The decision was made following a recommendation from the Low Pay Commission, who suggested that a 6.6% boost was required, following an especially tough period for lower income earners. Those on the national living wage, the name given to the minimum wage for those over 23, will find themselves £1,074 a year better off (pre-tax).
The increase will also apply to younger age brackets on minimum wage, with 21- to 22-year-olds moving from £8.36 to £9.18 and apprentices going from £4.30 to £4.81.
"This is a government that is on the side of working people. This wage boost ensures we're making work pay and keeps us on track to meet our target to end low pay by the end of this parliament," Rishi Sunak said on Monday, announcing the decision two days ahead of the official budget briefing.
Something along these lines had been on the cards since the Tory conference, where Prime Minister Boris Johsnon placed great emphasis on moving towards a “high wage, high skill, high productivity economy.

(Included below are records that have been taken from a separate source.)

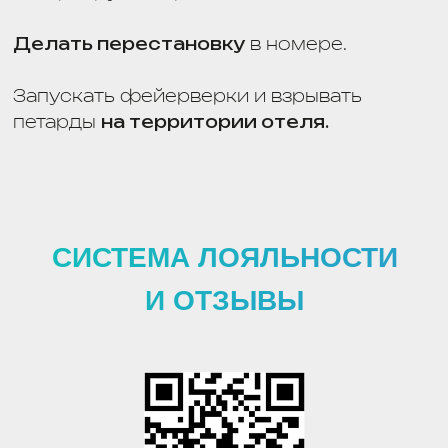
Плата за проживание и услуги в отеле
осуществляется по прейскуранту
и начисляется в соответствии с единым
расчетным часом.
Суток полных
с 7.00 до 12.00
полусуток.
При наличии физической возможности.
Поздний выезд после 18:00
оплачивается
100%
стоимости номера за сутки.
При проживании менее суток (24 часа)
плата взимается за сутки
независимо
от времени заезда и выезда.
В случае несвоевременного отказа
от бронирования по специальному тарифу
(
менее, чем за 7 суток
), либо не заезда
Гостя, с него или с заказчика
взимается
плата
за фактический простой номера
в размере его стоимости за период
проживания. При опоздании более чем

The move was not universally welcomed however, with Labour suggesting that the increase did not go far enough.
“This underwhelming offer works out at £1,000 a year less than Labour’s existing plans for a minimum wage of at least £10 per hour for people working full-time,”
“Much of it will be swallowed up by the government’s tax rises, universal credit cuts and failure to get a grip on energy bills,” shadow chief secretary to the treasury Bridget Phillipson explained.
It’s important to note that the 6.6% far outstrips inflation rates which currently sit at 3.1% £9.50 per hour does fall short of the London cost of living wage however, which is calculated at £10.50 per hour.
While the boost for the lowest earners in our society will be seen as a positive step, concerns have been raised that this could negatively impact businesses. Emma Clarkin, chief executive of the British Beer and Pub Association, said that while the minimum raise would be warmly welcomed by her staff, it was a "further cost increase for pubs who are still struggling to recover and face an uncertain future".
"It makes beer duty, business rates and VAT cuts in the Budget on Wednesday all the more important for the viability of our sector," she added.
The living wage pay increase next April is also expected to coincide with the lifting of a pay freeze for public sector workers, which was implemented last November amid the Coronavirus pandemic.